COLUMBIA, S.C. — For five years, Gov. Nikki Haley, South Carolina’s first minority governor, dismissed calls to remove the Confederate battle flag from the Statehouse lawn as a divisive issue far from her agenda. ADVERTISING COLUMBIA, S.C. — For five
COLUMBIA, S.C. — For five years, Gov. Nikki Haley, South Carolina’s first minority governor, dismissed calls to remove the Confederate battle flag from the Statehouse lawn as a divisive issue far from her agenda.
In her 2010 campaign, she said the two-thirds legislative approval required to move the flag from its 30-foot perch was too high a hurdle to allow for real debate. When her re-election opponent called last fall for it to be removed, she branded it a desperate stunt.
None of that mattered, she said, after nine people were killed last month at a black church in Charleston, including its pastor, State Sen.
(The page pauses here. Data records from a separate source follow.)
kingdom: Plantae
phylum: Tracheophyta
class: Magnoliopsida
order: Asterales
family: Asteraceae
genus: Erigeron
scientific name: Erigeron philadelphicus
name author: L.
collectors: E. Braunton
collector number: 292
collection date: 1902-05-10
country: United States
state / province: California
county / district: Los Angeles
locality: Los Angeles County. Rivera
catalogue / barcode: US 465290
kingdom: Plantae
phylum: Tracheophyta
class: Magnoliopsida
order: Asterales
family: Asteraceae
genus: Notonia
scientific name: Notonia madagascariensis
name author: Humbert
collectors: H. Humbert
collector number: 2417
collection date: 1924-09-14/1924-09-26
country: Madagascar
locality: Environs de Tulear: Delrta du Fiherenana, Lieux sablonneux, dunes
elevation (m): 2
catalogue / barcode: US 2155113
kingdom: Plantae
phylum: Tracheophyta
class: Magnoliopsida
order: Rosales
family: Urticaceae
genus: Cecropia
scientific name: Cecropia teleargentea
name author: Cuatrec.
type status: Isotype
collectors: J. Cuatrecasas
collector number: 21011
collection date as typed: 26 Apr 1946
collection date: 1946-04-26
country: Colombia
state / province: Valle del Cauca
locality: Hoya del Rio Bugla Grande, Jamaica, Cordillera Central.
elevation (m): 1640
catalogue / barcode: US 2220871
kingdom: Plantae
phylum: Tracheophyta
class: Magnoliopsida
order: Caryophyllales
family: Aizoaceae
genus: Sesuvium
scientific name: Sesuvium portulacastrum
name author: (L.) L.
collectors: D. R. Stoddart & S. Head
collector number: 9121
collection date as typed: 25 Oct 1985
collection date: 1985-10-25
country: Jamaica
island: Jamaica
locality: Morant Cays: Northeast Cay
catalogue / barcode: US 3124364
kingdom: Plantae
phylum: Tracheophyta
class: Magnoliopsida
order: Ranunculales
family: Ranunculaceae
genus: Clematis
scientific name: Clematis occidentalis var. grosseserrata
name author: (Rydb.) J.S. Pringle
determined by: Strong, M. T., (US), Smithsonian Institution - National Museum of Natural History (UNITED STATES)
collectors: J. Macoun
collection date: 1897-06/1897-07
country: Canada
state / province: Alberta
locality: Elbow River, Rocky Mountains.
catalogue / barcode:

Clementa Pinckney, in a crime she called “pure hate.” When Haley arrived at the church, she found strangers hugging and weeping, and the grief was overwhelming.
At the June 19 bond hearing for suspected shooter Dylann Roof, the victims’ families offered him forgiveness. That night, Haley said, she made a decision.
“That flag needed to come down,” she told The Associated Press in an emotional interview Wednesday. “I could not look my kids in the face and justify that flag anymore.”
The surfacing of a website showing Roof holding Confederate flags alongside a racist manifesto deepened her resolve, she said.
“I could not have been more disgusted,” she said. “The flag didn’t kill those families, but let’s honor every person in South Carolina so no one drives by this Statehouse and feels pain.”
But Haley said nothing publicly for several more days, waiting as calls for the flag’s removal built, even among her fellow Republicans.
Before her announcement June 22, she met with legislators and community leaders, including Lonnie Randolph, president of South Carolina’s NAACP chapter, which has long fought to remove the flag.
Randolph said Haley had little choice. With the world watching, he said, “There was nowhere else to go.”
She then publicly called on legislators to send the battle flag to a museum.
“I give her credit for stepping out there and doing what’s right,” said House Minority Leader Todd Rutherford who stood with Haley during the announcement. “I wish it had been done a long time ago.”
While the flag for many South Carolinians stands for noble traditions of history, heritage and ancestry, she said in her speech, for many others it’s a “deeply offensive symbol of a brutally oppressive past.”
Lewis Gossett, president of the state Manufacturers Alliance, said he began speaking with his board members about pushing to bring the flag down following a memorial to the victims but didn’t notify Haley about it until after her announcement.
“The governor got out in front. I’m glad she did,” he said. “She helped define the issue in our terms and not somebody else’s.”
The next day, the Legislature agreed, by the required two-thirds majority, to add the issue to its special session. The debate begins Monday. The Manufacturers Alliance and state Chamber of Commerce have been encouraging legislators to remove the flag quickly.
Haley has spent much of the last week surrounded by grief as she attended funerals for all nine of the church shooting victims.
“These were good, honest, hard-working, God-fearing people who died because of hate,” she said.
She was struck, she said, by Cynthia Hurd’s life motto: Be kinder than necessary. She said she wakes up thinking of Ethel Lance’s favorite song, “One Day at a Time, Sweet Jesus.”
She took each funeral program home to tell her two children about each victim, she said.
“These people are forever ingrained in my soul — what they went through,” she said amid tears. “It will forever change the way I live my life. … Every parent needs to understand we have a responsibility to show our children, because hate is not born. Hate is taught.”
Haley, the daughter of Indian immigrants, grew up in the tiny town of Bamberg in the Sikh faith. She didn’t look like her classmates and went through hardships because of it, she said, but her parents wouldn’t let her complain.
“They always put the responsibility on me: ‘You have to show how you’re similar. Don’t let people define you as different,’” said Haley, who later converted to Christianity.
Since taking office, Haley said, a goal has been to change how people outside the state view South Carolina.
“There is nothing I could ever do as governor that did what those families did,” she said. “They have totally changed the perception by how they responded to this — through the love and care and forgiveness they’ve shown. That gives us hope. That gives us something to build on.”